● ИСХОДНЫЙ ТЕКСТ:
——————

Шафаревич предлагает новую идею — поместить ученого (причем не искусственно, условно, а по его собственному выбору, естественно) в необычную обстановку, вне строя ему подобных научных солдат, исключить ученого из тривиальной среды и системы работы — сказать ему «вольно» и отпустить на все четыре стороны. И он предполагает при этом (думаю, справедливо), что ученые в таком положении быстрее добьются успеха — им легче дастся в руки истина, чем тем, кто живет в однообразной казарменной обстановке «хорошо организованной» науки.

Боюсь, что тем самым Шафаревич предлагает еще один способ, еще один прием облегчения действия третьему отношению — новые открытия дадут новые стимулы движению человеческого вещества…

Может быть, третье отношение играет лучшими умами, лучшими намерениями? Борется человек за добро, нравственность, справедливость — а получается, что борется за то, чтобы получше исполняли рабы свою работу, поталантливее служили бы господину? Не исключено, что добра, нравственности, справедливости в обществе в результате нетривиальных открытий не прибавится, а вот подхлестнуть расковыривание земного шара они смогут…

Из этих примеров, как я надеюсь, видно, насколько надо быть осторожными, чтобы не подыграть третьему отношению, не зайти невозвратно далеко по пути, предначертанному природой.

Но есть ли выход? Может ли человеческое вещество предотвратить свой конец, свою гибель, свое «освобождение»? Может ли оно избавиться от рабства у природы, у смерти, достичь бессмертия?

Несомненно — в противном случае не стоило бы и писать эти заметки…

7. Шаткие ножки надежды

В поисках выхода человеческая мысль давно мечется, хватаясь за разные идеи, которые кажутся спасительными.

——————

● ЗАДАНИЯ:
• a. Ответьте по фрагменту о третьем отношении на следующие вопросы:
(i) Чего, по предположению Шафаревича, быстрее добьются ученые, выведенные из тривиальной среды?
(ii) Что, по мнению автора, смогут подхлестнуть нетривиальные открытия?
(iii) Каковы номер и название раздела, начинающегося в конце фрагмента?
• b. Напишите продолжение фрагмента о третьем отношении, начав сразу после его последнего предложения.

——————

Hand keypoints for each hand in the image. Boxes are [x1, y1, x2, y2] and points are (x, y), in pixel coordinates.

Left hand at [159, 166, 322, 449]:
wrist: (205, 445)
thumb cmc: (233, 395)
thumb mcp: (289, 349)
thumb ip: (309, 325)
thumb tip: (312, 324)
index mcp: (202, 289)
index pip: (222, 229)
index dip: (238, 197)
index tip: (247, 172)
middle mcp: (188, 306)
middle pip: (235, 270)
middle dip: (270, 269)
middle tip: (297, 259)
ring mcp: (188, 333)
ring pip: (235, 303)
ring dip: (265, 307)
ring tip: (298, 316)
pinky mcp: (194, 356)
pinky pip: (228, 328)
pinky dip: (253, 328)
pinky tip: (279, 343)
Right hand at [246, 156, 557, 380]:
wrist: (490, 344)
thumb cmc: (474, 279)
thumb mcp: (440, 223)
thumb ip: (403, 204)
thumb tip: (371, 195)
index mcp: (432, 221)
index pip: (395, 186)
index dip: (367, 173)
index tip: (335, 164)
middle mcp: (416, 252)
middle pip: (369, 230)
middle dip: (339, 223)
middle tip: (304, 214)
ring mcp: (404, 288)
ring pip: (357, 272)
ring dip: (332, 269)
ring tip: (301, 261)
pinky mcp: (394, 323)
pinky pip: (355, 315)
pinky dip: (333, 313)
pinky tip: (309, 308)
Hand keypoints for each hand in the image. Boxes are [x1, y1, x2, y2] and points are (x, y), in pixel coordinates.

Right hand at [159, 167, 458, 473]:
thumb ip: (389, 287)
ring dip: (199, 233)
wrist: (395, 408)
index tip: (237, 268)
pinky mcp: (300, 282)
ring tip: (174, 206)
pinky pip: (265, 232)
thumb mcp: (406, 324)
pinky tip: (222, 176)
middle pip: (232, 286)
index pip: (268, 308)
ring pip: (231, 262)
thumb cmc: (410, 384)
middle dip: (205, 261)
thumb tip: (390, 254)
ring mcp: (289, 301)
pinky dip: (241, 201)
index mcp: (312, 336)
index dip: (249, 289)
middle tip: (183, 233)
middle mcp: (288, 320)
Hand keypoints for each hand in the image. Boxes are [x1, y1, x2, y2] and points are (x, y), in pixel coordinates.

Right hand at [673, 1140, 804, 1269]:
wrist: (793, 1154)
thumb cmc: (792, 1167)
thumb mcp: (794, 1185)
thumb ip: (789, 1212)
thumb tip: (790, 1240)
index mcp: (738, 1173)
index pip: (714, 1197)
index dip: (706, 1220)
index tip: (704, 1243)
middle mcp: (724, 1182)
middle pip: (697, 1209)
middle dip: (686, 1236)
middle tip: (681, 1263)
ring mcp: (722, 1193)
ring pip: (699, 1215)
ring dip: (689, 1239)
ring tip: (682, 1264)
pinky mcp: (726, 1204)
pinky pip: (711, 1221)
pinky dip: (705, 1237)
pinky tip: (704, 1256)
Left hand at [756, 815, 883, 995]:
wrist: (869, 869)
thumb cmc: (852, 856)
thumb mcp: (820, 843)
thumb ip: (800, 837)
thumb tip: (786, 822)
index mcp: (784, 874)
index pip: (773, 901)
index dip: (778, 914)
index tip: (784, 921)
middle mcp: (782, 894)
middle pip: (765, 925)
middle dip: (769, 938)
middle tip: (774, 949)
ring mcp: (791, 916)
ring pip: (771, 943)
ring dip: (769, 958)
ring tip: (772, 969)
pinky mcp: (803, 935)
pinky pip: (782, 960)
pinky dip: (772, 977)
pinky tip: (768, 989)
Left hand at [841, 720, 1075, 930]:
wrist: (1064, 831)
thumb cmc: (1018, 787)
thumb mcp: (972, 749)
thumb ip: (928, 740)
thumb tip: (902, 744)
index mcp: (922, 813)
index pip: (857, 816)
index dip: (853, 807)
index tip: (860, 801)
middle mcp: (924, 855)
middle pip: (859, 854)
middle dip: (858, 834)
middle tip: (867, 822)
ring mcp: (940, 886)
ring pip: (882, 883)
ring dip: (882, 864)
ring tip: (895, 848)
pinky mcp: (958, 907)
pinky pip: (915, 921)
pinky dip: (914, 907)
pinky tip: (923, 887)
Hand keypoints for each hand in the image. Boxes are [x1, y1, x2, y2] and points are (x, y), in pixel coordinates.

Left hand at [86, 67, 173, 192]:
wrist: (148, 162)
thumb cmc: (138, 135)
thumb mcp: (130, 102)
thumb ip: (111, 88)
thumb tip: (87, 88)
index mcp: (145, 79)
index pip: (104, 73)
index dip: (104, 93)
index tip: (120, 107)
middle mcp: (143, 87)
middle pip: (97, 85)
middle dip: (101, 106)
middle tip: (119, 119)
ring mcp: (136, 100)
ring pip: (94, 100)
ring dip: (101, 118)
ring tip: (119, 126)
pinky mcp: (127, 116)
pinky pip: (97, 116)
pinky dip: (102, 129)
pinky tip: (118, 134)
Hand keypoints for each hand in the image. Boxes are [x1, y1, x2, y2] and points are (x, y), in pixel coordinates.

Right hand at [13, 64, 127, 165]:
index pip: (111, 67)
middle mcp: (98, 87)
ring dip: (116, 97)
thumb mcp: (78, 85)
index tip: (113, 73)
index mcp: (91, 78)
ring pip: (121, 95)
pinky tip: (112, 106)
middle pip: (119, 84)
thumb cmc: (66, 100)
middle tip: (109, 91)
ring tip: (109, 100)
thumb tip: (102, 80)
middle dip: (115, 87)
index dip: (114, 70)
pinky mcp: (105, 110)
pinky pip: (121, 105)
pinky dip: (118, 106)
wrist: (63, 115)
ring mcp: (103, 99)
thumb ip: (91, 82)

——————

● ОТВЕТЫ:
• a.
(i) Успеха: им легче дастся в руки истина, чем тем, кто живет в однообразной казарменной обстановке «хорошо организованной» науки.
(ii) Расковыривание земного шара.
(iii) Раздел 7, «Шаткие ножки надежды».

• b.
Первая из них — правительство земного шара, подчинение интересов отдельных личностей, групп, стран общим интересам человечества, подавление беспорядочного, «броуновского» движения индивидуальных и групповых воль некоей единой центральной воле. С таким предложением выступает Альберт Эйнштейн вскоре после испытания атомных бомб на живых людях. Задолго до него к этому же решению пришел и Велимир Хлебников, но он был всего-навсего великим поэтом, и к его словам отнеслись, как к причуде.

Не прислушались, впрочем, и к великому физику Эйнштейну. Современный мир не только не обнаруживает стремления к объединению, но, напротив, быстро образует все новые и новые государства, число которых будет, видимо, расти и в будущем — повсюду мы видим желание государственного обособления, отделения — даже в небольших странах, вроде Кипра, Ливана, Бельгии, Северной Ирландии; имеется налицо какой-нибудь разделяющий людей признак — цвет кожи, язык, религия, — и возникает тяга к созданию своего правительства, своей власти. Потенциально немало государств может образоваться и в таких сегодня внешне единых гигантах, как Китай, СССР, Индия.

Идея единого всемирного государства не вызывает восторга еще и потому, что правительства — все! — скомпрометировали себя именно как орудия угнетения; они, кроме того, обнаружили, как это хорошо показал Норберт Винер, что они глупее, чем большинство их подданных. Ясно, что правительство мировых масштабов отличалось бы соответствующими масштабами угнетения и глупости.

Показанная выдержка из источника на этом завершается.